"Minho," Felix ve Minho Jeongin'in odasında Jeongin ile bir süre sohbet ettikten sonra odadan çıkarken Felix ifadesiz bir şekilde Minho'ya bakıp konuştu. "Ben bir şey hissediyorum."
Minho kaşlarını çattı.
"Sende biliyorsun." Dedi Felix. Büyücü olduğun için bunu hissediyor ve görüyorsun..."
"Evet." Diye zorla mırıldandı Minho.
Felix derin bir nefes aldı. "Bundan sonra yapacaklarımı çok fazla düşünmeyeceğim."
Minho eğdiği başını kaldırıp Felix'e baktı. "Felix, Bang'i düşündüğümden değil ama eğer Bang'i seviyorsan onunla ol." Bunun nedenini ikisi de biliyordu. Acı ama gerçekti.
-
"Jisung?" Felix eşyalarını toplayan Jisung'u gördüğünde kaşlarını çattı. "Bir yere mi gidiyorsun?"
Jisung Felix'e dönüp gülümsedi. "Hayır. Sadece odamı düzeltiyordum."
"Anladım."
"Birazdan yemek yapacağım. Bana yardım etmek ister misin?" Diye sorduğunda Felix gülümseyerek başını olumlu anlamda salladı.
Jisung odasını düzenlemeyi bitirdikten sonra Felix ile mutfağa geçmiş yemek yapmaya koyulmuşlardı. Beraber tatlı tatlı sohbet ederek yemeklerini yaparlarken Jeongin mutfağa inmiş onların sohbetlerine ortak olup yemek yapmada onlara yardım etmişti. Saat geç olmuştu. Akşam yemeği yeme vakti geldiğinde üçlü yemeyi yapmayı bitirmişti.
"Jeongin, sen git Chris hyungu çağır. Bende Minho'yu çağırayım." Jisung Felix'e döndü. "Felix hyung sende Hyunjin'i çağırır mısın?"
"Hyung," Dedi Jeongin. "Biz seninle masayı kuralım. Felix hyung da üçünü çağırıp gelsin." Dedikten sonra Felix'e döndü Jeongin. "Olmaz mı?"
"Olur. Çağırırım."
"Peki," Deyip Jeongin ile masayı hazırlamaya başladı Jisung.
Felix de üst kata çıkıp ilk Hyunjin ile kaldığı odaya gitti. Oda boştu. Oda çok büyük olduğu için ilk önce bulamadığını düşünüp biraz daha aradı. Fakat yine bulamadı. Pes edip Minho'nun odasına gitti. Kapıyı birkaç kez çaldı. Açılmayınca kapıyı biraz aralayıp içeri girdi.

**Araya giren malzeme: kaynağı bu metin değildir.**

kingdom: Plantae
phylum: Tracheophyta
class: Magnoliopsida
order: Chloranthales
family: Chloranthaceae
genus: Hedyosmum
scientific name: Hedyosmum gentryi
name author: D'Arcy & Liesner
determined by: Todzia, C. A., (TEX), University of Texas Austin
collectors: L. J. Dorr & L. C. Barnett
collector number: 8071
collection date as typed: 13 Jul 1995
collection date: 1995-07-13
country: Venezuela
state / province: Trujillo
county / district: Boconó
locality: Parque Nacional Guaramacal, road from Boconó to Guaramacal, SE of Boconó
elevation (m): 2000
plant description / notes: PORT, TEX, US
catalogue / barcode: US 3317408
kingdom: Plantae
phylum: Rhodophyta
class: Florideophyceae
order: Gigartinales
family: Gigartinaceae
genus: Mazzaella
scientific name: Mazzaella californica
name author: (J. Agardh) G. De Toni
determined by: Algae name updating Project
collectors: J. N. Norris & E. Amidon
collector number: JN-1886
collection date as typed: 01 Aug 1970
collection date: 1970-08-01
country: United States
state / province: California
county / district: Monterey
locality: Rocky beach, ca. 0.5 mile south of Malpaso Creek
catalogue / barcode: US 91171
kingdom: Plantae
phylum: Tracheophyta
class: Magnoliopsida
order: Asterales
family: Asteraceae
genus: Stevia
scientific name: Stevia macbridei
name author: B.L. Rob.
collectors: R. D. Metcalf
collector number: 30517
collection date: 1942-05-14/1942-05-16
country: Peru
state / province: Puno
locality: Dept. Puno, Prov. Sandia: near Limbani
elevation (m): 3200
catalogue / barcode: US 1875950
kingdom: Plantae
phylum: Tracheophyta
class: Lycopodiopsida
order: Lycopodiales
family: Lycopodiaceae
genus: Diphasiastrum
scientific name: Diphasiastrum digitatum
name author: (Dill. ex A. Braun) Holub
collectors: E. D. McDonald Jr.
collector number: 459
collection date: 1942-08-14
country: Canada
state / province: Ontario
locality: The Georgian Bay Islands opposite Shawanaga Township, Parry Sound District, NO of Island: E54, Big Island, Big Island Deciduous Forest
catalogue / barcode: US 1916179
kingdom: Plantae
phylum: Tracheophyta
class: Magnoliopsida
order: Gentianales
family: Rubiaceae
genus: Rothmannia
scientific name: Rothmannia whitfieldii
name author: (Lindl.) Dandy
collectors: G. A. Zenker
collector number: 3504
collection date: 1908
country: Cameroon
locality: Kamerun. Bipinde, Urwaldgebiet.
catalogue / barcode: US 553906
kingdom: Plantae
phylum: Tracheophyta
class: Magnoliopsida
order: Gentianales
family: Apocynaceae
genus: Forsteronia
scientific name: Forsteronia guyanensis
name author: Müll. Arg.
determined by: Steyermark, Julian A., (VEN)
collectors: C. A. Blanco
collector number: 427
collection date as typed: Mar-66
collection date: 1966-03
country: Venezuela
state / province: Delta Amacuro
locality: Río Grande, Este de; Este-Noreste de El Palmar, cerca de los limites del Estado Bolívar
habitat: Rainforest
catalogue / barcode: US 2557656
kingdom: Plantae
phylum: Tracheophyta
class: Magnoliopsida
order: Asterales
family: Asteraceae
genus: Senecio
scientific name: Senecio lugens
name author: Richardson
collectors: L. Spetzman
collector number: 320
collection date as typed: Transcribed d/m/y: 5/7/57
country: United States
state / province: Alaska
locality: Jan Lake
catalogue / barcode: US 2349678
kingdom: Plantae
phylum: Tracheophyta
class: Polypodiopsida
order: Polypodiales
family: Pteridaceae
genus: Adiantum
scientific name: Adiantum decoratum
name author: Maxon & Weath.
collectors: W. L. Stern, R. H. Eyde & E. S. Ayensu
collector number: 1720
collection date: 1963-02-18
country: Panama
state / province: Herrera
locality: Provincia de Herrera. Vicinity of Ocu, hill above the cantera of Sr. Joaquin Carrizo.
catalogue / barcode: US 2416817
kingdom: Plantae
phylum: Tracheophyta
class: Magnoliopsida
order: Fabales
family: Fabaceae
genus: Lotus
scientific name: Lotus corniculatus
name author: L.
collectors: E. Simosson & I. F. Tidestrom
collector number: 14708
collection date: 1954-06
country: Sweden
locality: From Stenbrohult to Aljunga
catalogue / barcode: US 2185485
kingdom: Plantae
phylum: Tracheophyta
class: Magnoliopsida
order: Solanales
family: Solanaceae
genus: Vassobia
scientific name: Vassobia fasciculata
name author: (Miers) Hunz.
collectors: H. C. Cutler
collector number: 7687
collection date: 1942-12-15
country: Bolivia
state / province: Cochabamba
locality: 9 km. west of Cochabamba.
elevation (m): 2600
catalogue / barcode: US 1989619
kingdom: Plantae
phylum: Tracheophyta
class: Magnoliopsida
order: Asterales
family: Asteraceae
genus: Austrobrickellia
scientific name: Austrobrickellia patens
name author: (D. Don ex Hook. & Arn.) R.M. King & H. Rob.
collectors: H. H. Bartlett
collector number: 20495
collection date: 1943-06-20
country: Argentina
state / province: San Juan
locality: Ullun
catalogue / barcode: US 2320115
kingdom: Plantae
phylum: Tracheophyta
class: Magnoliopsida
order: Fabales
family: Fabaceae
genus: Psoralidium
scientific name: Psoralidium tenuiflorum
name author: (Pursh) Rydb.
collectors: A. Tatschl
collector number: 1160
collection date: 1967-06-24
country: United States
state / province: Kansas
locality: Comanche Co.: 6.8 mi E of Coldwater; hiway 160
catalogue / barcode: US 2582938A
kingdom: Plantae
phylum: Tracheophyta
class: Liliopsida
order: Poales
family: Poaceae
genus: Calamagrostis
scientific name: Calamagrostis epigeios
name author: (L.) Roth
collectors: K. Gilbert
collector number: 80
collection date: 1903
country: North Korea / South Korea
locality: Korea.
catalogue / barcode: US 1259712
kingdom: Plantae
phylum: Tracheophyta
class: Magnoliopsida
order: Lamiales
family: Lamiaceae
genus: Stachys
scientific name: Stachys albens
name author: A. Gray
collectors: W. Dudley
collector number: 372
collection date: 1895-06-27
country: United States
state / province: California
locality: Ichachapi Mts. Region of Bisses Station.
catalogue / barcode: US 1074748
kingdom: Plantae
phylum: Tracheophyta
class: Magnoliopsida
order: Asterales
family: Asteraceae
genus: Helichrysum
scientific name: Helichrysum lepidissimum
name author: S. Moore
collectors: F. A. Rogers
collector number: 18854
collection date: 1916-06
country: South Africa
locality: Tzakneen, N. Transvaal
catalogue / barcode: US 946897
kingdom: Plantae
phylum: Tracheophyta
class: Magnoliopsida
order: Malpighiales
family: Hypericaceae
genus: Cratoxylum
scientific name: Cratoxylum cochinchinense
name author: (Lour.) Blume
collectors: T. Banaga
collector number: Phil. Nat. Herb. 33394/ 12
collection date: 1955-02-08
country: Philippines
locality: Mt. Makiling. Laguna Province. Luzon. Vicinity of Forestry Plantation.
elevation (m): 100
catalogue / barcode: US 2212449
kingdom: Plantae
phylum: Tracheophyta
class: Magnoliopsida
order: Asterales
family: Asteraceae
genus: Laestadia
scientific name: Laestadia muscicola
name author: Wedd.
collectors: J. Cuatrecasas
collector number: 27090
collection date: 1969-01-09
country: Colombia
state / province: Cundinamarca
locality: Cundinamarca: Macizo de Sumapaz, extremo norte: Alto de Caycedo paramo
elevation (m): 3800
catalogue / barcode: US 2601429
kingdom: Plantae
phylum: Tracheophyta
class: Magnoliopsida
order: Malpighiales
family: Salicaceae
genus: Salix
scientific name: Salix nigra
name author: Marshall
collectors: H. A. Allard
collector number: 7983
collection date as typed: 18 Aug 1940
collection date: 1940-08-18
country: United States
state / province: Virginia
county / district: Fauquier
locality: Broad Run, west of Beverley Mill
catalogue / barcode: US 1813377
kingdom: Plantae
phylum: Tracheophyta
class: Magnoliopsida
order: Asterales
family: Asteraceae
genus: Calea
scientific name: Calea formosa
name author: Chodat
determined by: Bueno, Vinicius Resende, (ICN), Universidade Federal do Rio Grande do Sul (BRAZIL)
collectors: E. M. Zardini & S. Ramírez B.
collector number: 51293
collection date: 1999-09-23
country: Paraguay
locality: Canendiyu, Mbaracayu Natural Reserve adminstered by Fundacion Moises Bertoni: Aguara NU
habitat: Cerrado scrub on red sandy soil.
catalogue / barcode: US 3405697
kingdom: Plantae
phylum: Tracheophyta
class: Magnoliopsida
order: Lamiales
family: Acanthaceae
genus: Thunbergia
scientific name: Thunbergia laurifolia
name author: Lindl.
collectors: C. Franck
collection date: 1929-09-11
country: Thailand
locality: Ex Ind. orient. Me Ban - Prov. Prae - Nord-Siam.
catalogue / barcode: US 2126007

"Minho," Deyip odaya doğru adımlarken kitaplığın ardında bulunan ikili koltukta Minho'nun üzerinde bir Hyunjin görmeyi beklemiyordu. "A pardon, bir şey görmedim. Çıkıyorum." Deyip geri döndü Felix.
"Hyunjin! Kalk!"
"Özür dilerim."
Minho hızla ayağa kalkıp Felix'in yanına gitti. "Felix, düşündüğün gibi değil. Hyunjin'in halleri işte. Biliyorsun."
"Biliyorum. Ama yine de özür dilerim. Senin özelin."
Minho gözlerini kıstı. "Kapı çalmadan girecek bir tipe benzemiyordun."
"Çaldım zaten."
"Ne? Çaldın mı?" Dedi Minho şaşkınlıkla açtığı gözleri ile Felix'e bakarken.
"Kafan Hyunjin'deymiş demek ki..."
"Hayır." Deyip dudaklarını birbirine bastırdı Minho. "Değildi. Dalgın hallerim olsa gerek. Anlam çıkarmayalım."
"Peki, ben gidiyorum. Yemeğe bekliyoruz." Deyip odayı terk etti Felix.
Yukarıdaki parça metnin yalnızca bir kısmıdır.